R² or r² is a number which has been squared. Or is it?
It’s popular and feels sophisticated.
Especially if it’s ‘high’.
Higher is better. Or is it?
There are actually a number of ‘fallacies’ around the use of R2 or r2. First let’s distinguish between the big letter R and the little letter r. The little r2 is for simple regression, where you just have one predictor, and one predicted variable. (Like value y is predicted by size x). It is also called the powerful-sounding coefficient of determination.
The capital R2 is used in multivariate regression. In other words there are several predictors. (like size, lot size, number of doors, number of bedrooms, or distance to downtown). It may then be called the multiple coefficient of multiple determination.
r2 is a measure of linear dependence of one variable on another. This definition itself gives a couple of important clues to solve the mystery questions. “Linear” means that the relationship is “linear in the parameters,” but does not need to be linear in the variables themselves. These parameters (or coefficients) are like ‘adjustments’ in appraisal – but different in amount. (Those familiar with the polynomial curves we use in the Stats, Graphs, and Data Science1 class may remember that even though the polynomials are curved, the regression is still linear in the parameters (coefficients). If this is confusing, then the first point of this blog is simpler: for nonlinear coefficients, R2 is different, very different.
The second word “dependence,” must be decided before you run the regression. The data itself tells you nothing about which variable depends on the other. You, the appraiser, the analyst, the data scientist, the asset economist – must decide what depends on what, before you push the regress button.

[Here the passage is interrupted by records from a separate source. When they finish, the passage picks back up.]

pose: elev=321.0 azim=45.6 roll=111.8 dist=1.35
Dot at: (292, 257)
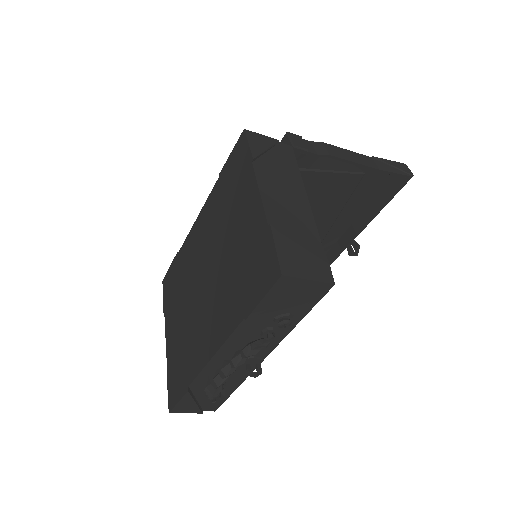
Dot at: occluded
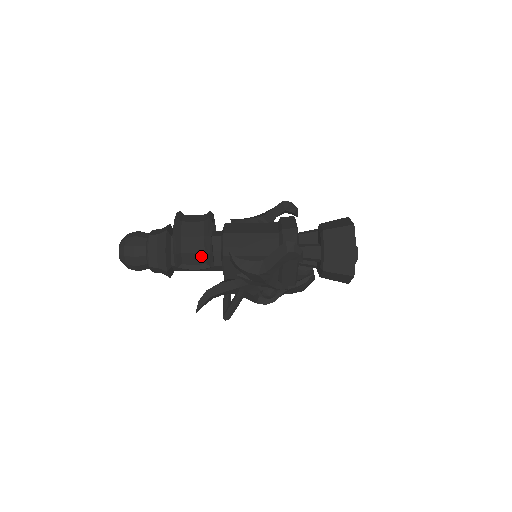
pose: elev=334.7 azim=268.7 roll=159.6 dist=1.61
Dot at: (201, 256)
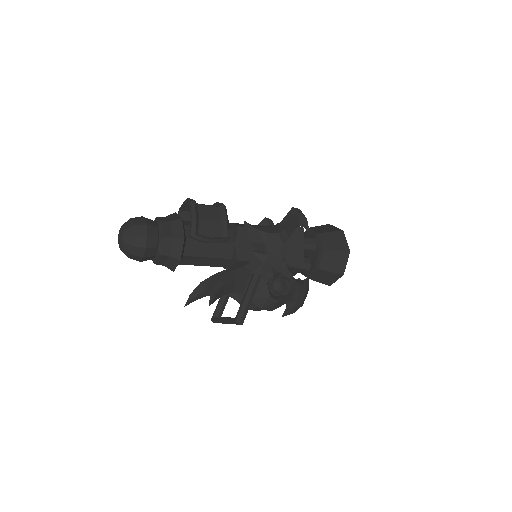
Dot at: (217, 226)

R2 does measure the goodness of fit – how well a particular line fits the data. It minimizes the sum of the squared distances between the line itself, and each data point. Because each distance (deviation) is squared, outliers have greater influence. (So the least similar comps are given extra weight — another fallacy for another day . . .)
I carry a list around in my wallet with several other data issues which must always be considered along with “how high is the R2?” Ready?
- Outliers
- Slope of the line
- Influential data points
- Number of data points
- The domain (smallest to the largest)
- Linearity
- Nature of the problem
- Deviations unevenly distributed
- Pragmatic (economic) relevance
- Data transformations made, or should have been made
In some cases, a higher R2 (or r2) is a good thing. In other cases it is not. It depends . . .
(Please note: R2 (or r2) is completely different from the R and RStudio open source software programs that we use in our Stats, Graphs, and Data Science classes.)